Ce billet reprend, avec des mots simples, ce que ce type de procès met sur la table, la parole de l’enfant, les raisons possibles d’un dossier d’abord arrêté puis relancé, et le sens concret d’un mandat de dépôt à l’audience.

Quand un dossier d’agressions sexuelles intrafamiliales arrive au tribunal, une question revient toujours, comment la justice peut trancher quand tout s’est joué à huis clos, au sein d’une famille. Le 29 janvier 2026, à Nîmes, un homme âgé a été condamné dans une affaire visant une mineure, sur fond d’inceste présumé, avec une audience marquée par une décision d’exécution immédiate.

Ce que le tribunal a jugé, et ce qui a pesé dans la décision

Selon le récit publié par Midi Libre le 29 janvier 2026, le tribunal correctionnel de Nîmes a jugé des faits situés entre 2012 et 2015. Le prévenu, âgé de 75 ans, était poursuivi pour des qualifications liées à des agressions sexuelles sur mineure, dans un cadre intrafamilial, ainsi que pour corruption de mineur. Dans ce type de dossier, l’isolement des faits complique tout, car il y a rarement des témoins directs, et les révélations arrivent parfois des années après.

À l’audience, le prévenu a contesté les accusations. Malgré cette contestation, le tribunal a retenu les faits et prononcé une peine de huit ans de prison ferme. Le dossier évoqué par la presse fait aussi état d’éléments matériels retrouvés lors des investigations, qui ont pesé dans l’appréciation globale. La décision montre une réalité souvent mal comprise, un jugement ne repose pas sur une seule pièce, mais sur un ensemble, auditions, cohérence du récit, expertises, et éléments saisis.

Dans les affaires de violences sexuelles sur mineur, la justice observe la constance des déclarations dans le temps. Elle cherche un récit qui reste stable, même si les mots changent avec l’âge. Les enquêteurs et magistrats vérifient aussi la cohérence avec le contexte familial et les habitudes de vie. Des auditions encadrées, parfois avec des professionnels, aident à évaluer la crédibilité sans mettre l’enfant en difficulté.
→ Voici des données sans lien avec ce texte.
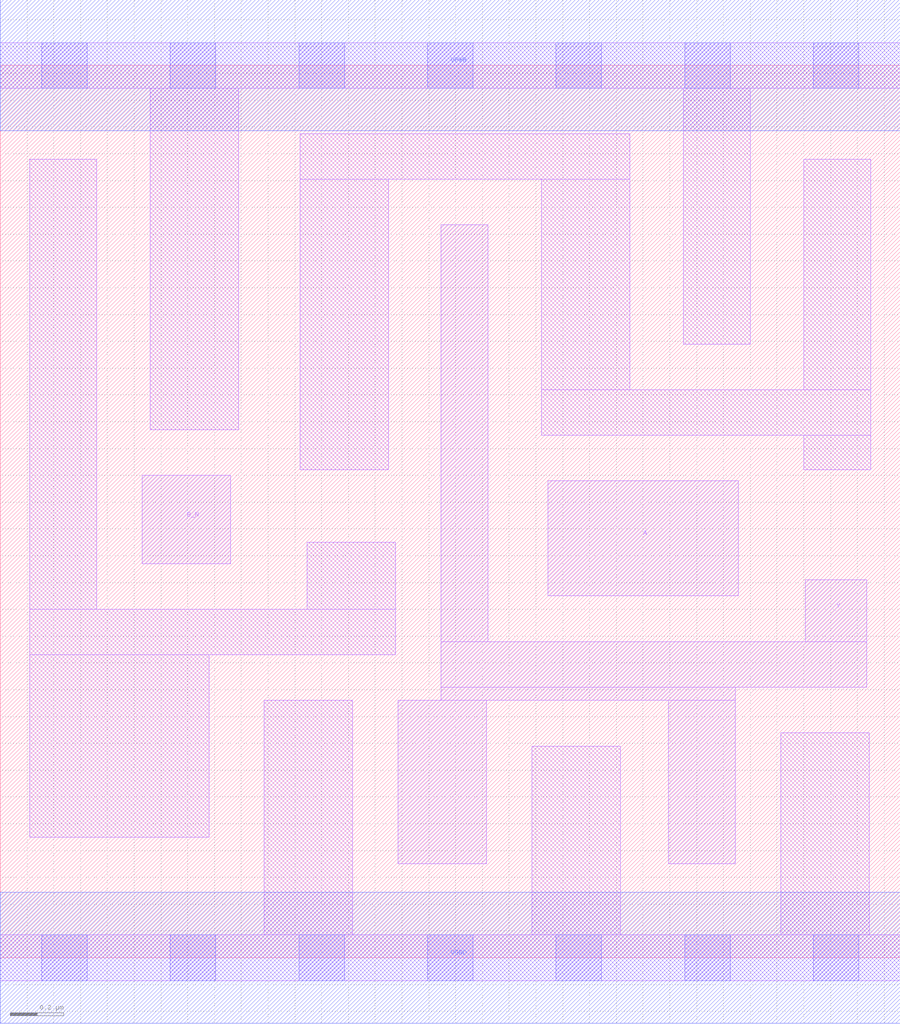
<source format=lef>
# Copyright 2020 The SkyWater PDK Authors
#
# Licensed under the Apache License, Version 2.0 (the "License");
# you may not use this file except in compliance with the License.
# You may obtain a copy of the License at
#
#     https://www.apache.org/licenses/LICENSE-2.0
#
# Unless required by applicable law or agreed to in writing, software
# distributed under the License is distributed on an "AS IS" BASIS,
# WITHOUT WARRANTIES OR CONDITIONS OF ANY KIND, either express or implied.
# See the License for the specific language governing permissions and
# limitations under the License.
#
# SPDX-License-Identifier: Apache-2.0

VERSION 5.7 ;
  NAMESCASESENSITIVE ON ;
  NOWIREEXTENSIONATPIN ON ;
  DIVIDERCHAR "/" ;
  BUSBITCHARS "[]" ;
UNITS
  DATABASE MICRONS 200 ;
END UNITS
MACRO sky130_fd_sc_ms__nor2b_2
  CLASS CORE ;
  SOURCE USER ;
  FOREIGN sky130_fd_sc_ms__nor2b_2 ;
  ORIGIN  0.000000  0.000000 ;
  SIZE  3.360000 BY  3.330000 ;
  SYMMETRY X Y ;
  SITE unit ;
  PIN A
    ANTENNAGATEAREA  0.625200 ;
    DIRECTION INPUT ;
    USE SIGNAL ;
    PORT
      LAYER li1 ;
        RECT 2.045000 1.350000 2.755000 1.780000 ;
    END
  END A
  PIN B_N
    ANTENNAGATEAREA  0.276000 ;
    DIRECTION INPUT ;
    USE SIGNAL ;
    PORT
      LAYER li1 ;
        RECT 0.530000 1.470000 0.860000 1.800000 ;
    END
  END B_N
  PIN Y
    ANTENNADIFFAREA  0.790800 ;
    DIRECTION OUTPUT ;
    USE SIGNAL ;
    PORT
      LAYER li1 ;
        RECT 1.485000 0.350000 1.815000 0.960000 ;
        RECT 1.645000 0.960000 2.745000 1.010000 ;
        RECT 1.645000 1.010000 3.235000 1.180000 ;
        RECT 1.645000 1.180000 1.820000 2.735000 ;
        RECT 2.495000 0.350000 2.745000 0.960000 ;
        RECT 3.005000 1.180000 3.235000 1.410000 ;
    END
  END Y
  PIN VGND
    DIRECTION INOUT ;
    USE GROUND ;
    PORT
      LAYER met1 ;
        RECT 0.000000 -0.245000 3.360000 0.245000 ;
    END
  END VGND
  PIN VPWR
    DIRECTION INOUT ;
    USE POWER ;
    PORT
      LAYER met1 ;
        RECT 0.000000 3.085000 3.360000 3.575000 ;
    END
  END VPWR
  OBS
    LAYER li1 ;
      RECT 0.000000 -0.085000 3.360000 0.085000 ;
      RECT 0.000000  3.245000 3.360000 3.415000 ;
      RECT 0.110000  0.450000 0.780000 1.130000 ;
      RECT 0.110000  1.130000 1.475000 1.300000 ;
      RECT 0.110000  1.300000 0.360000 2.980000 ;
      RECT 0.560000  1.970000 0.890000 3.245000 ;
      RECT 0.985000  0.085000 1.315000 0.960000 ;
      RECT 1.120000  1.820000 1.450000 2.905000 ;
      RECT 1.120000  2.905000 2.350000 3.075000 ;
      RECT 1.145000  1.300000 1.475000 1.550000 ;
      RECT 1.985000  0.085000 2.315000 0.790000 ;
      RECT 2.020000  1.950000 3.250000 2.120000 ;
      RECT 2.020000  2.120000 2.350000 2.905000 ;
      RECT 2.550000  2.290000 2.800000 3.245000 ;
      RECT 2.915000  0.085000 3.245000 0.840000 ;
      RECT 3.000000  1.820000 3.250000 1.950000 ;
      RECT 3.000000  2.120000 3.250000 2.980000 ;
    LAYER mcon ;
      RECT 0.155000 -0.085000 0.325000 0.085000 ;
      RECT 0.155000  3.245000 0.325000 3.415000 ;
      RECT 0.635000 -0.085000 0.805000 0.085000 ;
      RECT 0.635000  3.245000 0.805000 3.415000 ;
      RECT 1.115000 -0.085000 1.285000 0.085000 ;
      RECT 1.115000  3.245000 1.285000 3.415000 ;
      RECT 1.595000 -0.085000 1.765000 0.085000 ;
      RECT 1.595000  3.245000 1.765000 3.415000 ;
      RECT 2.075000 -0.085000 2.245000 0.085000 ;
      RECT 2.075000  3.245000 2.245000 3.415000 ;
      RECT 2.555000 -0.085000 2.725000 0.085000 ;
      RECT 2.555000  3.245000 2.725000 3.415000 ;
      RECT 3.035000 -0.085000 3.205000 0.085000 ;
      RECT 3.035000  3.245000 3.205000 3.415000 ;
  END
END sky130_fd_sc_ms__nor2b_2

</source>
Quand il n’y a presque personne pour voir ou entendre, les traces matérielles prennent une place particulière. Une perquisition peut permettre de saisir un téléphone, un ordinateur, ou des supports de stockage. Des contenus retrouvés peuvent confirmer un contexte, contredire une version, ou éclairer des comportements. Ces éléments ne remplacent pas la parole, mais ils peuvent servir de corroboration dans un dossier intrafamilial.